Alive Hospice Pays U.S. And Tennessee Over $1.5 Million To Resolve False Claims Act Lawsuit
Alive Hospice, Inc. has paid over $1.5 million to reimburse the government for alleged overbilling of Medicare and TennCare for hospice services, announced Jack Smith, First Assistant United States Attorney for the Middle District of Tennessee. Alive is a non-profit hospice care provider that operates in Tennessee and provides various levels of hospice services.
“The Medicare and TennCare hospice benefits are meant to provide comfort and care to persons who are terminally ill,” said Jack Smith, Acting U.S. Attorney for the Middle District of Tennessee for the administration of this settlement. “We will continue to work to ensure that these benefits are used for these purposes.”
The Medicare and TennCare hospice benefits are available for patients who are nearing the end of their life. Medicare and TennCare reimburse for four different levels of hospice care: routine home care, continuous home care, inpatient respite care, and general inpatient care. General inpatient services are for pain control or symptom management that cannot be managed in other settings, such as a patient’s home. Medicare and TennCare reimburse for general inpatient care at a higher rate than that paid for routine home care or inpatient respite care.
The settlement resolves the government’s allegations that Alive submitted claims to Medicare and TennCare for general inpatient hospice care for patients who did not qualify for that care during the period from June 1, 2010 through December 31, 2012 and for seven patients who did not qualify for general inpatient services on specific dates in 2007 and 2008.
“We are seeing a trend of false claims involving hospice providers,” said Derrick L. Jackson, the Special Agent in Charge at the U.S. Department of Health and Human Services, Office of Inspector General in Atlanta. “Providers are overbilling the Medicare program and taking advantage of patients at a particularly vulnerable point in their lives. HHS-OIG will continue to pursue providers who overbill these programs and will seek appropriate remedies through the U.S. Attorney’s Office.”
“For the benefit of patients and taxpayers, it is critical that we protect against fraud and abuse,” said Attorney General Herbert H. Slatery III. “These programs have limited funds, so we must ensure that every dollar is spent on the care of those most in need.”

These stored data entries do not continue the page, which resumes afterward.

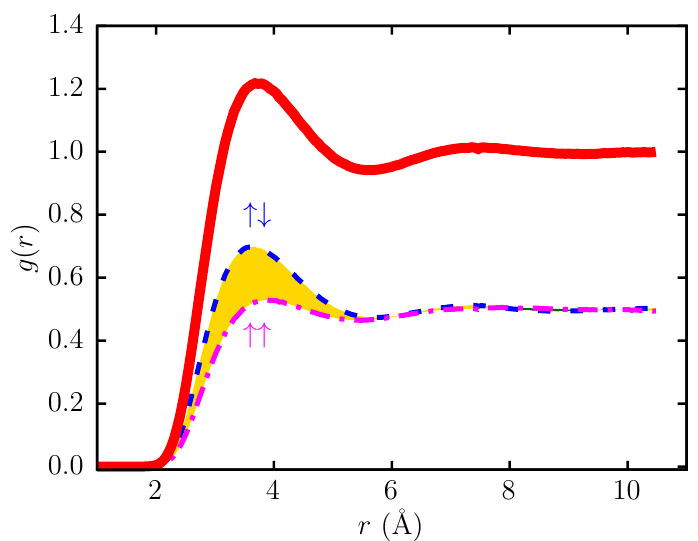
Figure 10: Total pair correlation functions (solid red line) and its components, the antiparallel (dashed blue line) and the parallel spins functions (dashed-dotted ma- genta line) versus the radial distance. The yellow shaded area shows the region where the pair correlation of antiparallel spin is larger than that of parallel spins. Between r = 8 Å and r = 10 Å there is a region where the antiparallel pair function is smaller than the one for parallel spins. This region is not easily seen in the figure scale, even though it is depicted in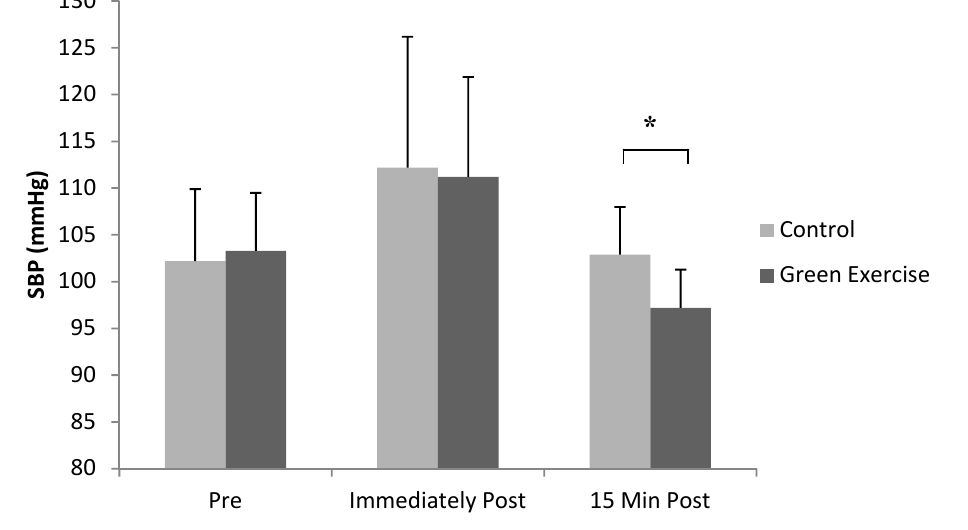
Figure 1. Mean ± SE of SBP scores, pre, immediately post and 15 min post green exercise or exercise alone (n = 14, * p = 0.01).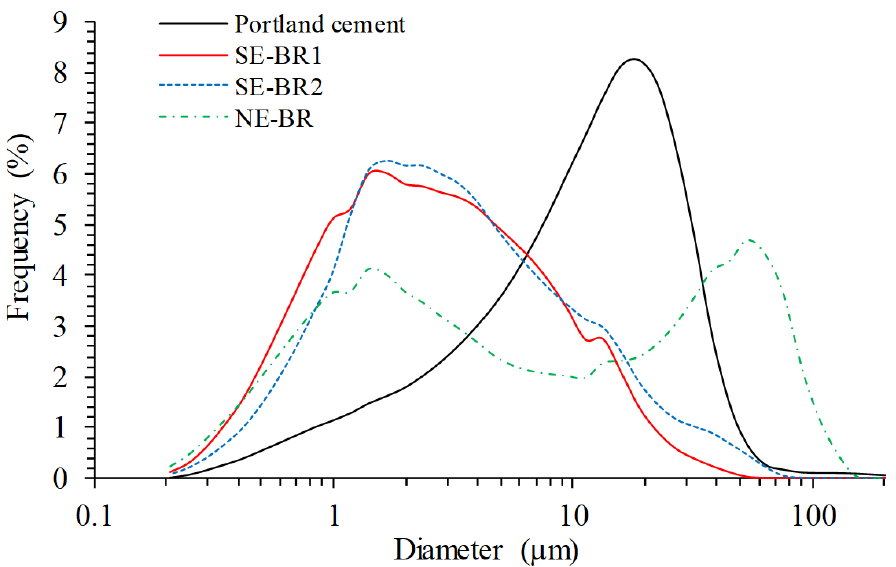
Figure 3 P article size distribution of cement and bauxite residues.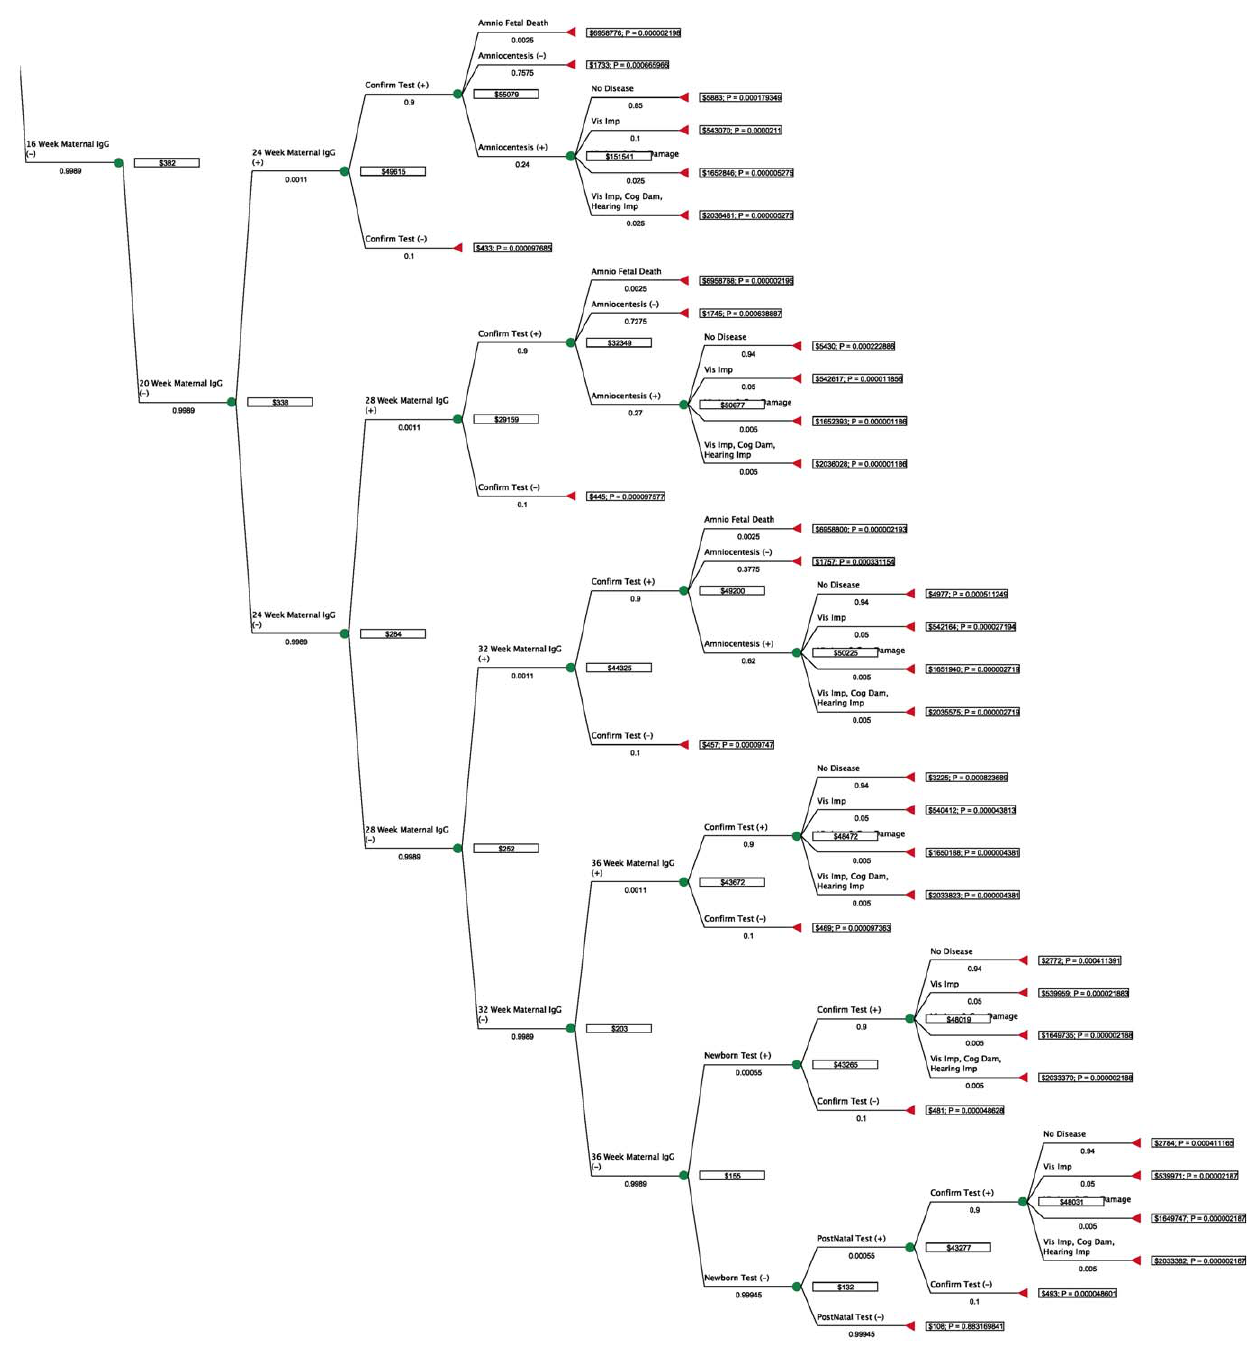
Figure 4. Decision tree with monetary values for costs and optimal path (bottom).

Under the settlement agreement, Alive paid a total of $1,548,220.Of that amount, $1,446,132 goes to the United States, and $102,088 goes to the State of Tennessee.
The allegations resolved by today’s settlement were originally raised in a lawsuit filed against Alive by Linda Anderson, a triage nurse who previously worked for Alive.She brought her claims under the qui tam, or whistleblower, provisions of the False Claims Act, which allow private citizens with knowledge of false claims to bring civil suits on behalf of the government and to share in any recovery.Anderson will receive $263,197 as her share of the settlement.
This settlement illustrates the government’s emphasis on combating health care fraud and marks another achievement for the Health Care Fraud Prevention and Enforcement Action Team (HEAT) initiative, which was announced by the Attorney General and the Secretary of the Department of Health and Human Services in May 2009. The partnership between the two departments has focused efforts to reduce and prevent Medicare and Medicaid financial fraud through enhanced cooperation. One of the most powerful tools in that effort is the False Claims Act. Since January 2009, the Justice Department has recovered more than $22.75 billion through False Claims Act cases, with more than $14.5 billion of that amount recovered in cases involving fraud against federal health care programs.
The case was handled by the United States’ Attorney’s Office for the Middle District of Tennessee and the Tennessee Attorney General’s Office and investigated by HHS-OIG and the Tennessee Bureau of Investigation Medicaid Fraud Control Unit. Assistant U.S. Attorney Ellen Bowden McIntyre represented the United States. Senior Deputy Attorney General Leslie Bridges represented the State of Tennessee.
The case is docketed as United States ex rel. Anderson v. Alive Hospice, Inc., No. 3:12-cv-00597 (M.D. Tenn.). The claims settled by this agreement are allegations only, and there has been no determination of liability.